Thursday, May 8, 2008

Alice in Wonderland project doll

Another one of my favorite project dolls is my 1951-52 Madame Alexander Alice in Wonderland. This doll has quite a story, and like my Wendy Bride project doll, is not finished yet.

Madame Alexander Alice in Wonderland - 1950-51

I bought this doll back in about 2002 or 2003. I think when all was said and done, I paid about $175 to complete her (and this is when prices were considerably higher, before the economy had impacted eBay).

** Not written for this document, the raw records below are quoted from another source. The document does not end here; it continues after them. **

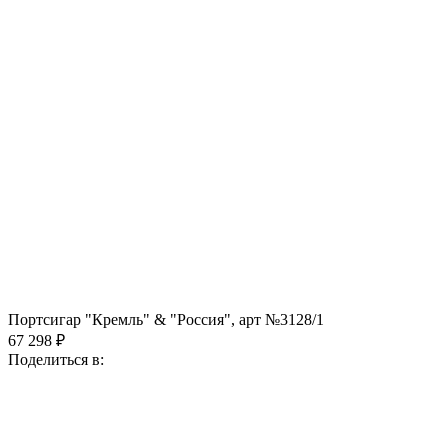
Портсигар "Кремль" & "Россия", арт №3128/1
67 298 ₽
Поделиться в: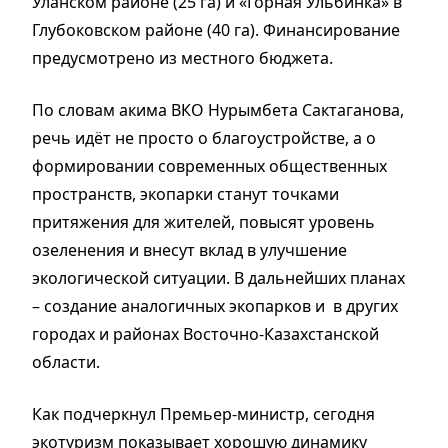
Уланском районе (25 га) и «Горная Ульбинка» в
Глубоковском районе (40 га). Финансирование
предусмотрено из местного бюджета.
По словам акима ВКО Нурымбета Сактаганова,
речь идёт не просто о благоустройстве, а о
формировании современных общественных
пространств, экопарки станут точками
притяжения для жителей, повысят уровень
озеленения и внесут вклад в улучшение
экологической ситуации. В дальнейших планах
– создание аналогичных экопарков и в других
городах и районах Восточно-Казахстанской
области.
Как подчеркнул Премьер-министр, сегодня
экотуризм показывает хорошую динамику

I was able to get her because my mom and I helped out a guy who was selling a Madame Alexander doll collection on eBay. There were a whole bunch of 14-inch hard plastic dolls, and he had the wrong clothes on all of them. We helped him straighten everything out, and in exchange he let us buy Alice directly from him. (My Snow White also came from this seller — same collection.)

It took a lot of back-and-forth emails, but we were finally able to determine that he still had the correct dress and half-slip/undies combo. The doll also has her original hair ribbon in her hair. He had already sold her apron in a large lot of miscellaneous items, but the buyer of the lot gladly sold it to us.

I found the correct black patent fuzzy-bottomed shoes on eBay. I also know that I bought her stockings separately — I don't recall how I pulled that off, but I think they were on another doll that I either bought, or asked the seller to sell me just the stockings. Stockings are hard to find, so I was incredibly lucky not just to find stockings, but also the correct stockings for the doll! (Unfortunately, you can't see them very well in the pictures, but they have an open fishnet-like weave to them.)

Alice in Wonderland's original slip/undies with correct stockings and shoes

Alice in Wonderland tag

By the way, an interesting note about these Alice in Wonderland dolls: Although their dresses were originally blue, all of the taffeta versions fade to lavender and sometimes pink. Madame Alexander apparently used an unstable blue dye during this period, as the same thing happens with the blue taffeta used on other dolls, such as the 1959 Sleeping Beauty Elise.